Judges

I don’t think anyone was suggesting otherwise. The impression I got was that some people wanted to be more Web 2.0-ish rather than to replace the judges.

The solution to the issue of users not rating games is fairly simple: scale each user’s rating by a function of the number of games they’ve played, and normalise them. The function should probably be of games on the site as a whole rather than games in a given year. I suggest something along the lines of

f(x) = x > 20 ? 1 : x < 4 ? 0 : Math.pow(0.9, 20 - x)

For normalisation, don’t display any scores (show a placeholder “Insufficient ratings”) until you have N people with more than 20 ratings. Then take the mean of their mean ratings as the mean of the normalised rating, and the mean of the variance of their ratings as the variance of the normalised rating. Possibly re-evaluate these once a month.

Do a Youtube to the extent that if someone has rated a game then you show them their rating rather than the overall one. That way they won’t notice that their first rating had weight 0. If a game has fewer than 10 ratings show the placeholder.

Note: I’m not a statistician - I have an A/S in statistics and nothing more. Someone who really knows what they’re talking about can probably suggest improvements to this scheme. In particular, it needs a workaround to the fact that each person’s distribution will probably be non-normal - if ratings are 1 to 5, then I expect 2 to be less used than 1 or 3.
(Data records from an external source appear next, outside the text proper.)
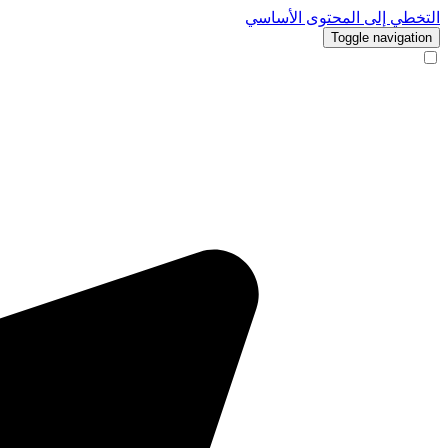
التخطي إلى المحتوى الأساسي
Toggle navigation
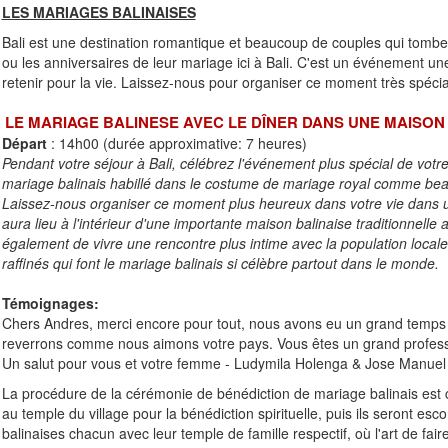
LES MARIAGES BALINAISES
Bali est une destination romantique et beaucoup de couples qui tomb
ou les anniversaires de leur mariage ici à Bali. C'est un événement une
retenir pour la vie. Laissez-nous pour organiser ce moment très spécia
LE MARIAGE BALINESE AVEC LE DÎNER DANS UNE MAISO
Départ
: 14h00 (durée approximative: 7 heures)
Pendant votre séjour à Bali, célébrez l'événement plus spécial de votr
mariage balinais habillé dans le costume de mariage royal comme beau
Laissez-nous organiser ce moment plus heureux dans votre vie dans u
aura lieu à l'intérieur d'une importante maison balinaise traditionnell
également de vivre une rencontre plus intime avec la population locale 
raffinés qui font le mariage balinais si célèbre partout dans le monde.
Témoignages:
Chers Andres, merci encore pour tout, nous avons eu un grand temps
reverrons comme nous aimons votre pays. Vous êtes un grand profess
Un salut pour vous et votre femme - Ludymila Holenga & Jose Manuel
La procédure de la cérémonie de bénédiction de mariage balinais est 
au temple du village pour la bénédiction spirituelle, puis ils seront esc
balinaises chacun avec leur temple de famille respectif, où l'art de fai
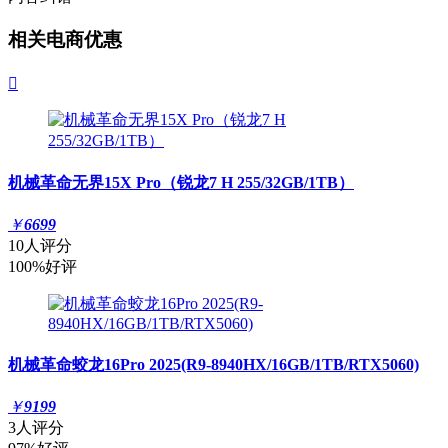
相关电商优惠

机械革命无界15X Pro（锐龙7 H 255/32GB/1TB）
￥
6699
10人评分
100%好评
机械革命蛟龙16Pro 2025(R9-8940HX/16GB/1TB/RTX5060)
￥
9199
3人评分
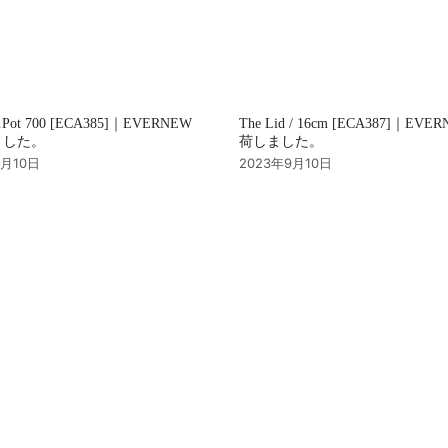
u.Pot 700 [ECA385]｜EVERNEW
The Lid / 16cm [ECA387]｜EVE
ました。
荷しました。
9月10日
2023年9月10日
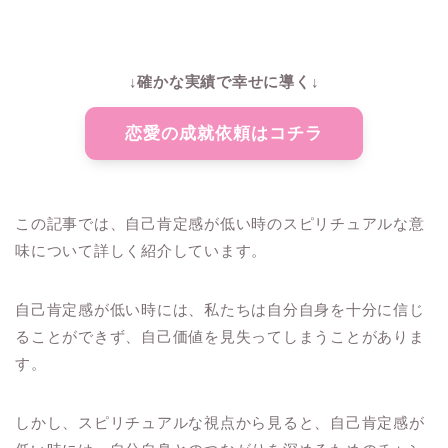
↓確かな実績で幸せに導く↓
恋愛の成就依頼はコチラ
この記事では、自己肯定感が低い時のスピリチュアルな意
味について詳しく紹介しています。
自己肯定感が低い時には、私たちは自分自身を十分に信じ
ることができず、自己価値を見失ってしまうことがありま
す。
しかし、スピリチュアルな視点から見ると、自己肯定感が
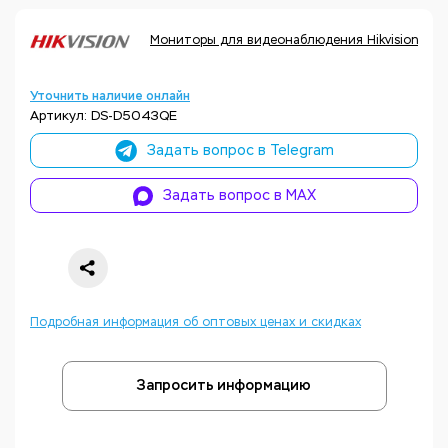
Мониторы для видеонаблюдения Hikvision
К
Уточнить наличие онлайн
Артикул: DS-D5043QE
Задать вопрос в Telegram
Задать вопрос в MAX
Подробная информация об оптовых ценах и скидках
Запросить информацию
The judges list was actually the thing that pushed me over the edge in deciding to enter this competition, so I’d like to see that stay the same.

However, I wouldn’t mind seeing a user judging system if it was kept separate. Perhaps ratings could be weighted by the number of games the rater rated? You could just do a weighted average with %reviewed as the weight. For example, if there were 10 games, and your game got a 5/5 from somebody who rated all of them, a 4/5 from somebody who rated half of them, and a 1/5 from somebody who just rated yours, you’d get a user rating score of (51+40.5+1*0.1)/(1+0.5+0.1)=4.4375.

Since the raters would all know this is how it works, it’d also be motivation to rate more games, as it makes your vote count more.

That might motivate people to just dole out totally random reviews.

I don’t think it’d motivate people to dole out random ones. Your motivation in sending out extra reviews would be that you want your voice on one game to be heard more, so applying random reviews is counter to your goal: it muddies the whole scoring system, so your review matters less.

If somebody came in and gave one game a rational, fair-minded view, and wanted to increase what they have to say, the natural course of action would be to go do that to other games.

But if they hated your game, they’d probably just go say they love the rest of the games to broaden that impact. Or vice-versa. So that’s definitely a weakness in the system.

I don’t see why the details of the system have to be published so that people can game them.